Si des résultats probants sont observés dans de premières expériences réalisées au sein de structures innovantes et digitalement matures, leur dissémination dans le secteur social et médico-social reste balbutiante (sans parler de leur généralisation), et ce pour un certaines nombre de raisons : elles ne constituent pas encore une « priorité » au regard des faibles capacités d’investissement du secteur, les modèles économiques des solutions innovantes doivent encore faire leur preuve, l’interopérabilité est insuffisamment développée, la fracture numérique est un frein qui touche particulièrement la population d’usagers de ces secteurs, etc.

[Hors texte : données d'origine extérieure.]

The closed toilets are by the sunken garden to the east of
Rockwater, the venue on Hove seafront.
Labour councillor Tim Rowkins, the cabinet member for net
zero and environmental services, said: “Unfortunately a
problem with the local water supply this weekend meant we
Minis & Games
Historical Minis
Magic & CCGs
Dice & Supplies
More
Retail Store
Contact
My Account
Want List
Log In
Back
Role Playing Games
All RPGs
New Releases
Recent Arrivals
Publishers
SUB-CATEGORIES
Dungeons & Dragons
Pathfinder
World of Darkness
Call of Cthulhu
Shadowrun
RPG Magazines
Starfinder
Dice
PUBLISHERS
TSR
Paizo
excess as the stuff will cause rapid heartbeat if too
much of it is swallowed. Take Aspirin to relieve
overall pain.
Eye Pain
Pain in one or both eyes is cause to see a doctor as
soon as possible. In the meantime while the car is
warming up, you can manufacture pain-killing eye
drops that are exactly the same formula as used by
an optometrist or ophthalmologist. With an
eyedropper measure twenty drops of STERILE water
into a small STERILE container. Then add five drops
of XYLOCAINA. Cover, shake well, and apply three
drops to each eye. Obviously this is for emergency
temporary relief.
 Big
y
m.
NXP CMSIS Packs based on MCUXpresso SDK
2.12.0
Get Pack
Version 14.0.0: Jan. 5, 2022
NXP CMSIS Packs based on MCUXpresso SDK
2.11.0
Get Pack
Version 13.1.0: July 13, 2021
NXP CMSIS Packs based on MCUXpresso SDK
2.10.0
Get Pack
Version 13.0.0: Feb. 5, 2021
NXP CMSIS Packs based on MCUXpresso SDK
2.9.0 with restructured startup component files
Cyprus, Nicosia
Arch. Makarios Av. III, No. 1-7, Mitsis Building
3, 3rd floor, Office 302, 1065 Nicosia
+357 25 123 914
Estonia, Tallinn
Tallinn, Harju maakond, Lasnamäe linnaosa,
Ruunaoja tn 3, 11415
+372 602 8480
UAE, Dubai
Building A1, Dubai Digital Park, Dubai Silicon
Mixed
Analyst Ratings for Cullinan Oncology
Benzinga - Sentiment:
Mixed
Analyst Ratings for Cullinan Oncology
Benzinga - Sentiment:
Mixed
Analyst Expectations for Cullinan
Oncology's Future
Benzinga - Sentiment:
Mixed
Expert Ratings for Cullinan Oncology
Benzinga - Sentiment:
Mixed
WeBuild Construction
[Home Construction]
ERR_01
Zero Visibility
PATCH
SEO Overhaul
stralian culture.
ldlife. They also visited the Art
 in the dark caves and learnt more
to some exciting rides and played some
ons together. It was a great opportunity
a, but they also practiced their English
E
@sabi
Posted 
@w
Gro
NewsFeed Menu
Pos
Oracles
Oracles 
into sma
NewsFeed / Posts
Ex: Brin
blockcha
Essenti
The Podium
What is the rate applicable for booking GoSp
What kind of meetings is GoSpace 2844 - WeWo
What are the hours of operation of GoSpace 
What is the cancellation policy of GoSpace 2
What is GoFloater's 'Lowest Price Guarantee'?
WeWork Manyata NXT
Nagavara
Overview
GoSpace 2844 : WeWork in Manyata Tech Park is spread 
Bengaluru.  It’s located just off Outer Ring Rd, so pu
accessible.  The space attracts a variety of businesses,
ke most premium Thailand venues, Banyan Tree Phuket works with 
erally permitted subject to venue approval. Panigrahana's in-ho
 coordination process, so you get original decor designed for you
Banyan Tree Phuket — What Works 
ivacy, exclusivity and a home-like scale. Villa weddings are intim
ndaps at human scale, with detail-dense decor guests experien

À cet égard, la puissance publique peut (et doit) encore accentuer son action pour faciliter le partage de données au sein de l’écosystème médico-social et social, favoriser l’intégration de solutions innovantes et optimiser les coûts d’investissement des structures. Une des spécificités du secteur médico-social et social est le grand nombre de structures (plus de 50 000 !) et la diversité des solutions de DUI proposées (plus de 70 !). La mise en conformité des solutions et l’amélioration du partage de données impliquent le développement de plusieurs douzaines d’API dédiées (avec des services socles tels que le DMP et la MSSanté, des services régionaux ou encore des solutions métier au niveau local) qui mobilisent fortement les éditeurs et ont un impact financier important pour les structures. La création d’un orchestrateur de données national – équivalent à une plateforme d’intermédiation nationale pour le secteur médico-social – constitue une réelle opportunité. Il permettrait d’exposer une API unique aux éditeurs de DUI et aux éditeurs de solutions innovantes leur permettant de s’interfacer avec l’ensemble des solutions connectées à cet orchestrateur. La puissance publique mobiliserait ainsi ses ressources pour accélérer l’interopérabilité au sein de l’écosystème et permettrait aux éditeurs de se recentrer sur leur cœur de métier et de développer de nouveaux services répondant aux besoins de terrain. Cet orchestrateur viendrait ainsi parachever la stratégie d’état plateforme promue historiquement par la feuille de route du numérique en santé tout en proposant une première brique nationale dédiée au secteur médico-social et à ses besoins propres. Si cette perspective a été entrouverte à l’occasion des travaux d’urbanisation sectorielle en cours, il reste encore beaucoup de chemin à parcourir pour « transformer » cette initiative en une plateforme déployée et utilisée au quotidien.